Sa tête fit un mouvement circulaire puis elle me désigna du doigt quelque chose derrière moi.
« Tiens utilise ça pour défoncer les tiroirs ! »
C’est ainsi que j’ouvris les tiroirs, à force de frapper dessus avec une lampe torche assez massive. J’y trouvais enfin l’organisation des archives et pus me rendre étonnement assez facilement à l’endroit exact où un carton était susceptible de contenir mes examens. Je me sentais anxieuse comme une lycéenne le jour des résultats du bac. Je ressentis la même frustration que l’on ressent lorsqu’on arrive devant les panneaux où notre nom est comme perdu dans des listes d’élèves infinies, qu’en voyant les trente bons mètres de cartons où j’allais devoir chercher. Heureusement pour la lycéenne, les noms sont classés par ordre alphabétique. Malheureusement je n’étais pas lycéenne. Lorsque je trouvais enfin l’année de mes examens, il me restait 365 jours de fiches à éplucher car bien entendu j’étais incapable de dire quand exactement quelqu’un avait pompé mon sang…

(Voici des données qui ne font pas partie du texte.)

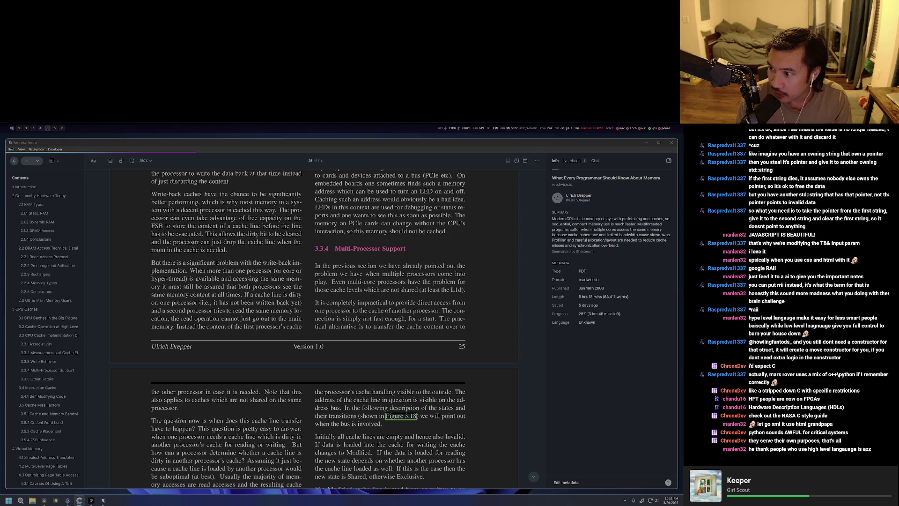
pyautogui.moveTo(315, 273); pyautogui.dragTo(354, 298)
pyautogui.press('alt+Tab')
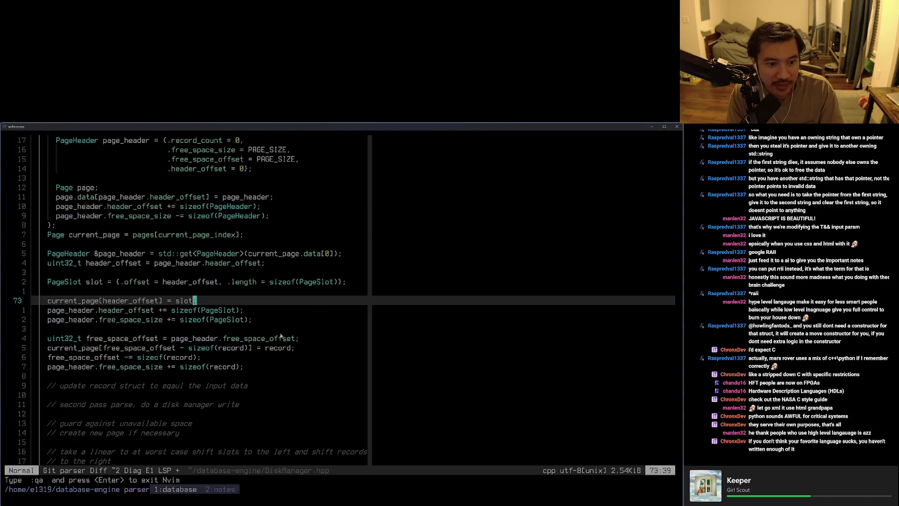
# Toggle between the notes terminal and the database code tmux windows.
pyautogui.press('ctrl+b')
pyautogui.press('2')
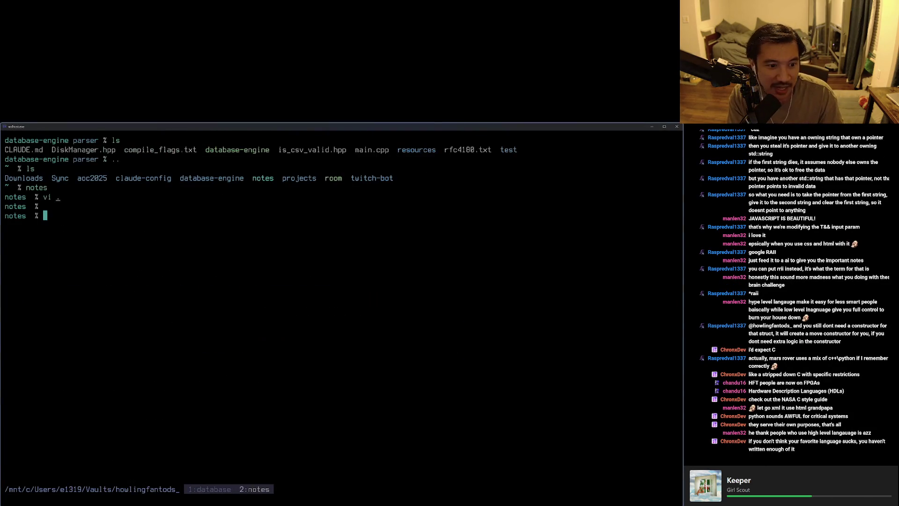
pyautogui.press('ctrl+b')
pyautogui.press('1')
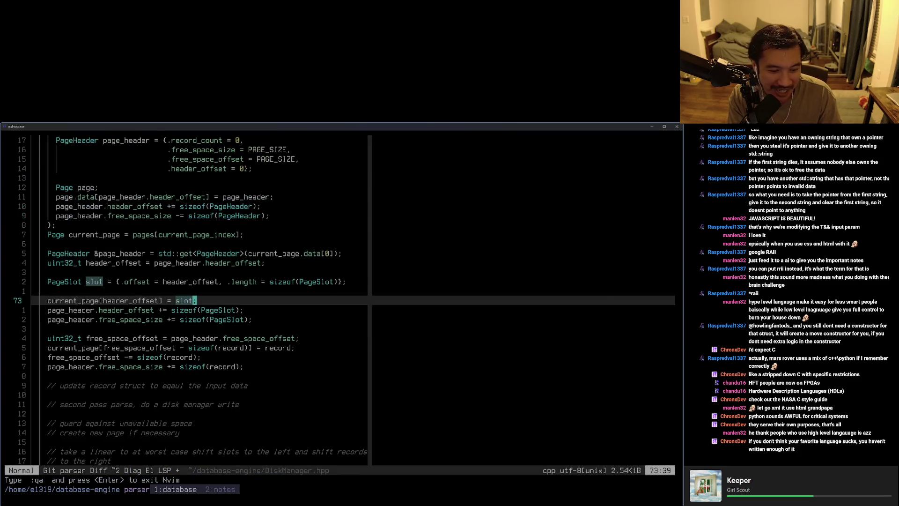
# Reopen DiskManager.hpp via Telescope Find Files, then head to the notes terminal window.
pyautogui.press('space')
pyautogui.press('f')
pyautogui.press('f')
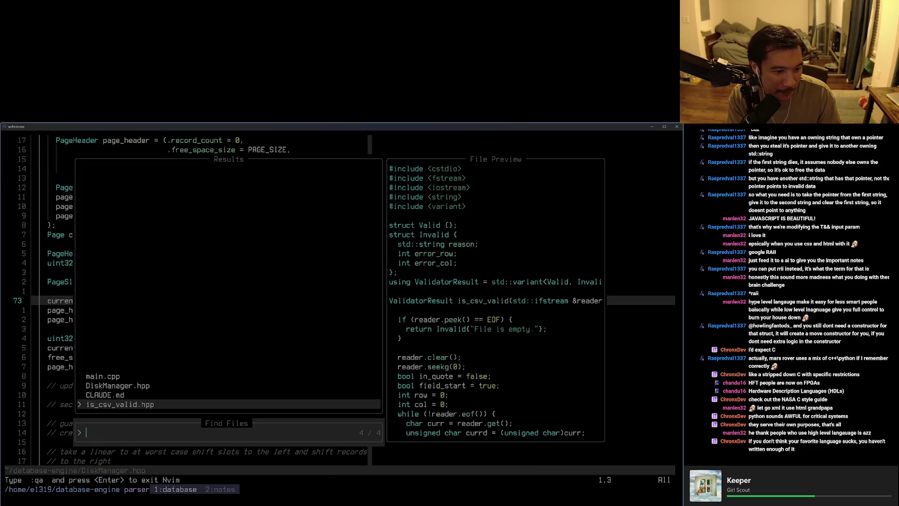
pyautogui.press('Up')
pyautogui.press('Up')
pyautogui.press('Return')
pyautogui.press('ctrl+b')
pyautogui.write('2snc')
# Reopen the forward-reference markdown note in Neovim via tab-completed file name.
pyautogui.press('ctrl+c')
pyautogui.press('Return')
pyautogui.write('v')
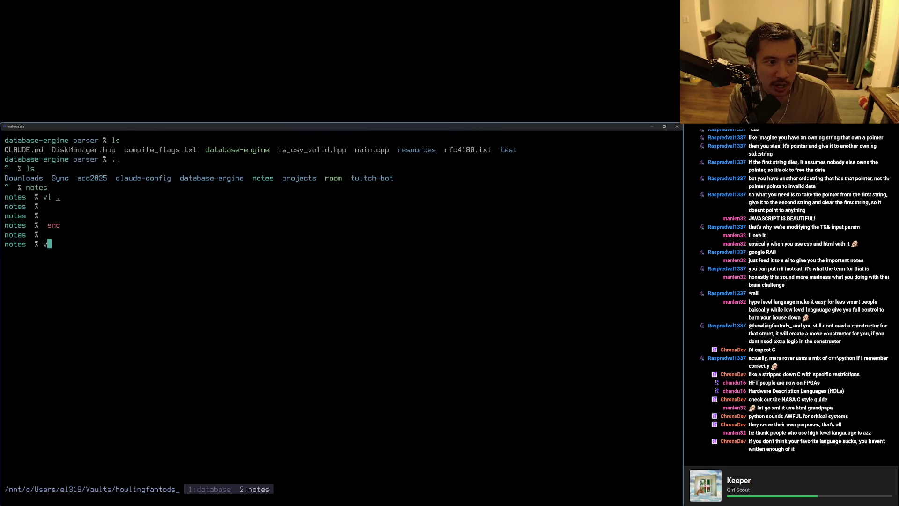
pyautogui.write('i rs')
pyautogui.press('Tab')
pyautogui.press('Return')
# Append the copied T&& chat message on a new line at the note's end and save with :wq.
pyautogui.press('ctrl+c')
pyautogui.press('o')
pyautogui.press('Escape')
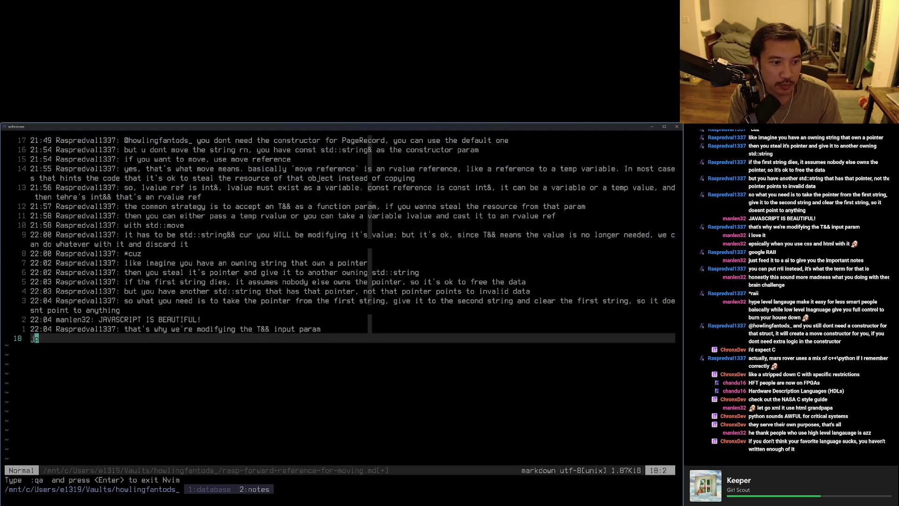
pyautogui.press('ctrl+v')
pyautogui.write(':wq')
pyautogui.press('Return')
pyautogui.press('Return')
# Return to the code window and switch over to the browser with the Claude chat.
pyautogui.press('ctrl+b')
pyautogui.press('1')
pyautogui.press('alt+Tab')
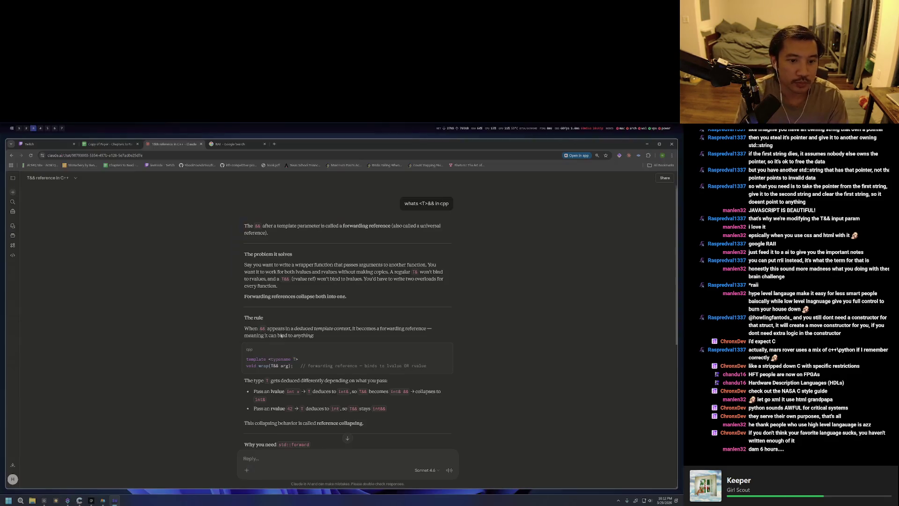
# Switch to workspace 6 showing the memory paper's Multi-Processor Support page.
pyautogui.press('super+6')
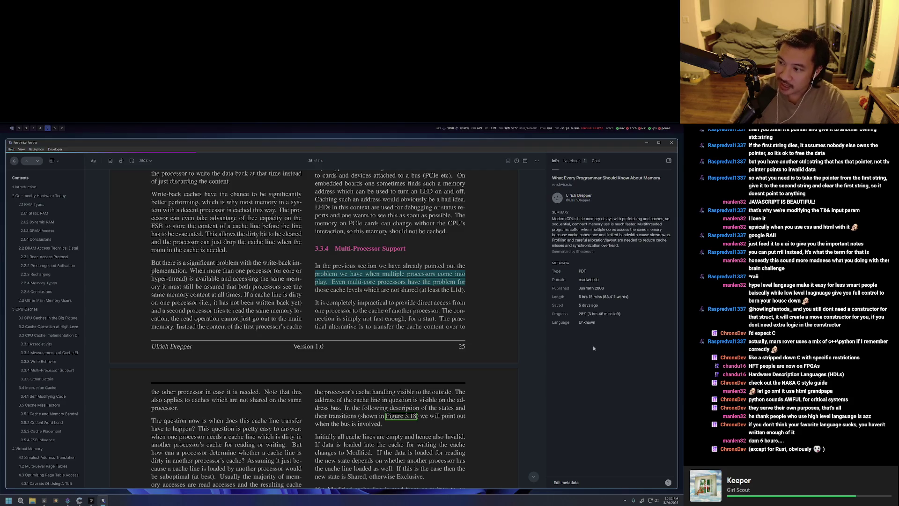
# Search 'nasa c style guide' from a new Chrome tab.
pyautogui.press('alt+Tab')
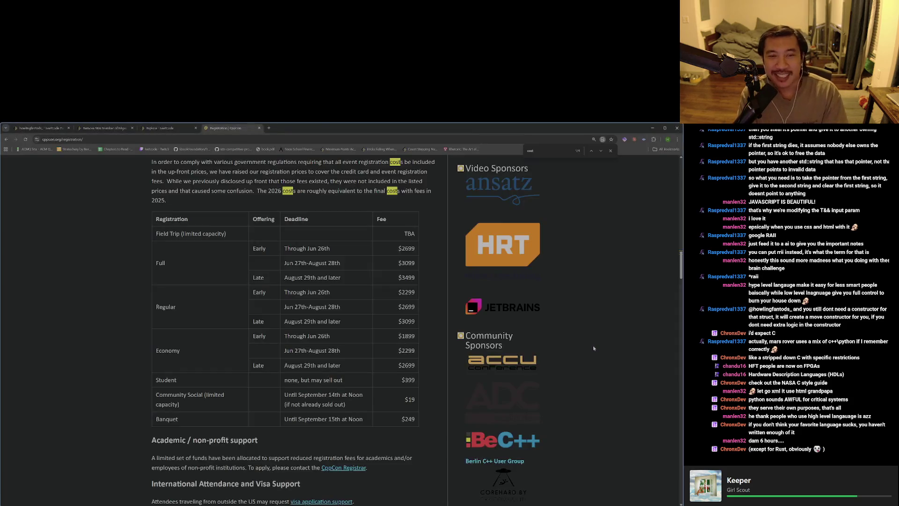
pyautogui.press('ctrl+t')
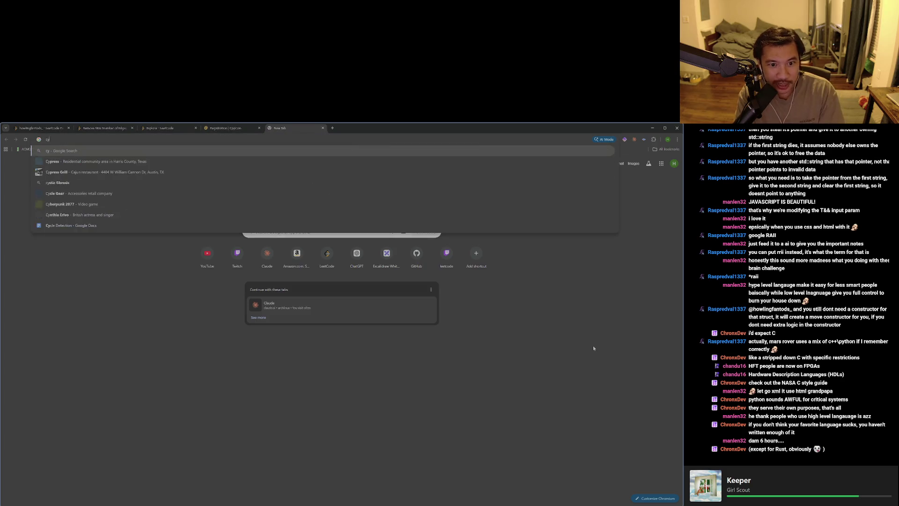
pyautogui.write('nasa c style')
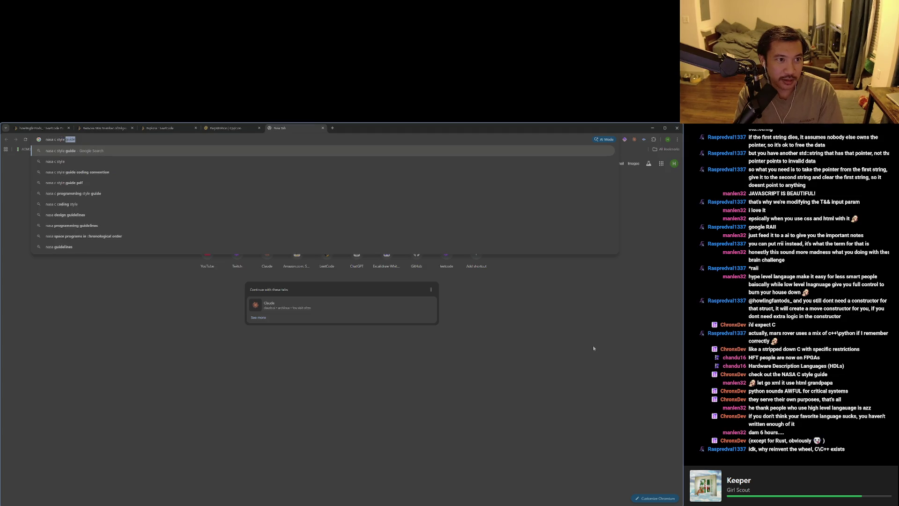
pyautogui.press('Return')
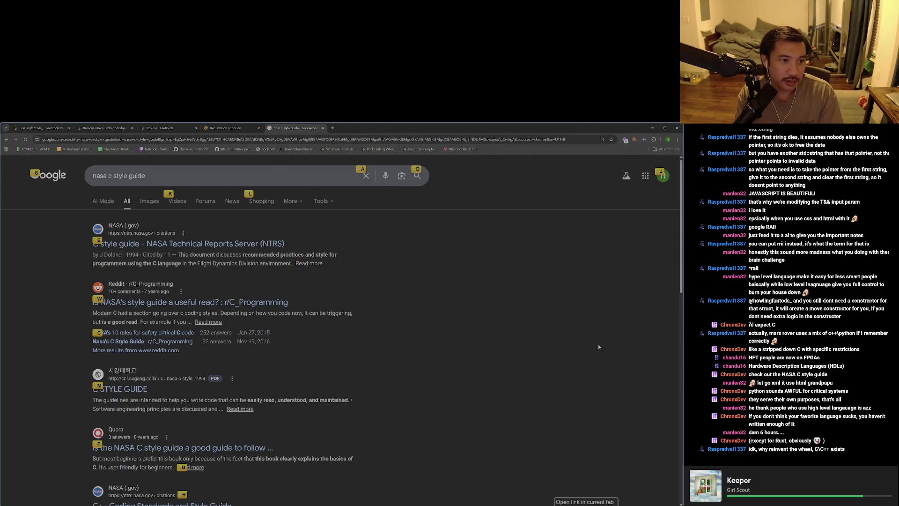
# Open the NTRS C style guide result, then the Power of 10 Wikipedia article in a new tab.
pyautogui.press('e')
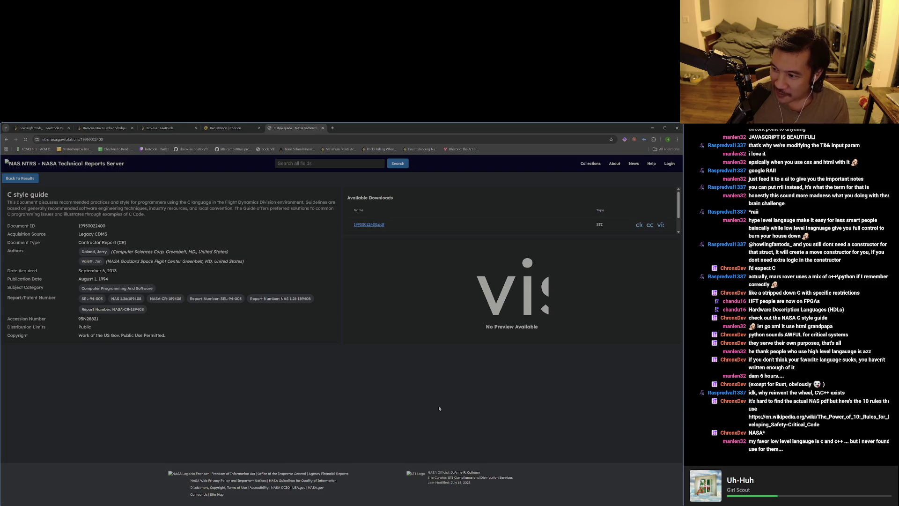
pyautogui.press('ctrl+t')
pyautogui.press('ctrl+v')
pyautogui.press('Return')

Karine n’aidait en rien, elle se contentait de surveiller les opérations depuis la plate forme d’une étagère sur laquelle elle s’était assise et elle rouspétait lorsque je n’allais pas assez vite à son goût.
Lorsque je trouvais la fiche, j’étais affamée et le café avait depuis longtemps arrêté de distribuer ses généreux effets si bien que je m’endormais sans cesse pour être réveillée une seconde plus tard par les hurlements de Karine. Cette dernière sauta de son perchoir et vint derrière moi pour lire les pattes de mouches qui occupaient le morceau de papier. Je lus aussi mais n’eu pas la force de m’énerver de tous mes efforts vains lorsque je constatais qu’il n’y avait là aucun renseignement important.
« Là ! Là ! Regarde ! »
Karine réussit à me donner un doute. Je relus les données qu’elle pointait du doigt et m’affalais de tout mon long sur le sol.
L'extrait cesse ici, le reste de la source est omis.